É o maior registro desde 1979, quando o conjunto de dados do Copernicus, o ERA5, que existe desde 1940, se tornou mais confiável no âmbito da SST devido ao advento dos satélites.
Segundo os técnicos da instituição, a marca ocorre em linha com o aquecimento de longo prazo dos oceanos e a emergência do El Niño, fenômeno natural cíclico que promete intensificar as anomalias climáticas neste segundo semestre e em 2027.
“Os oceanos estão sob um estresse cada vez maior. O El Niño está adicionando calor ao sistema, e isso ocorre em um contexto de décadas de aquecimento causado pelo homem”, afirma Samantha Burgess, coordenadora do Centro Europeu de Previsões Meteorológicas de Médio Prazo (ECMWF, na sigla em inglês).
“As consequências já são visíveis: o número de dias de ondas de calor marítimo em todo o mundo mais do que triplicou desde o início da década de 1990, exercendo pressão cada vez maior sobre os ecossistemas marinhos e as comunidades que dependem deles.”
O aquecimento dos oceanos é também um importante vetor na ocorrência de eventos climáticos extremos. Águas mais quentes transferem calor e umidade para a atmosfera, fatores que elevam a chance, assim como a potência, de temporais.

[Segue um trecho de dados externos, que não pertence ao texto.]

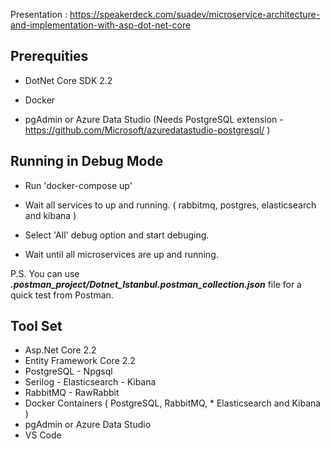Presentation : https://speakerdeck.com/suadev/microservice-architecture-and-implementation-with-asp-dot-net-core

## Prerequities

* DotNet Core SDK 2.2

* Docker

* pgAdmin or Azure Data Studio (Needs PostgreSQL extension - https://github.com/Microsoft/azuredatastudio-postgresql/ )


## Running in Debug Mode

* Run 'docker-compose up'

* Wait all services to up and running. ( rabbitmq, postgres, elasticsearch and kibana )

* Select 'All' debug option and start debuging.

* Wait until all microservices are up and running.


P.S. You can use ***.postman_project/Dotnet_Istanbul.postman_collection.json*** file for a quick test from Postman.

## Tool Set

* Asp.Net Core 2.2 
* Entity Framework Core 2.2
* PostgreSQL - Npgsql
* Serilog - Elasticsearch - Kibana
* RabbitMQ - RawRabbit
* Docker Containers ( PostgreSQL, RabbitMQ, * Elasticsearch and Kibana )
* pgAdmin or Azure Data Studio
* VS Code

Outro efeito deletério de oceanos aquecidos é a diminuição da capacidade de absorção do dióxido de carbono. O sistema é um dos maiores sumidouros de gases de efeito estufa do planeta, absorvendo cerca de 25% das emissões provocadas pela atividade humana, sobretudo pela queima de petróleo, carvão e gás natural.
A marca de sábado chama a atenção pelo momento de sua ocorrência. Em geral, recordes globais de SST são registrados de março a abril, no fim do verão do hemisfério sul. Os meses de junho e julho, de qualquer forma, já tinham sido os mais quentes já registrados nos mares em parte devido ao desenvolvimento do El Niño na porção tropical do Pacífico.
As estimativas do Copernicus não são diferentes das de outras instituições, sugerindo que o fenômeno “poderá atingir níveis não vistos há várias décadas”.
A promessa de um El Niño histórico é precedida por um 2026 já recheado de eventos extremos e desastres correspondentes. Entre outros, uma série inédita de ondas de calor na Europa, com seca e baixo nível de reservatórios e rios; incêndios florestais na porção ocidental do continente, no Canadá e na Indonésia; chuvas intensas na América do Sul e na Ásia.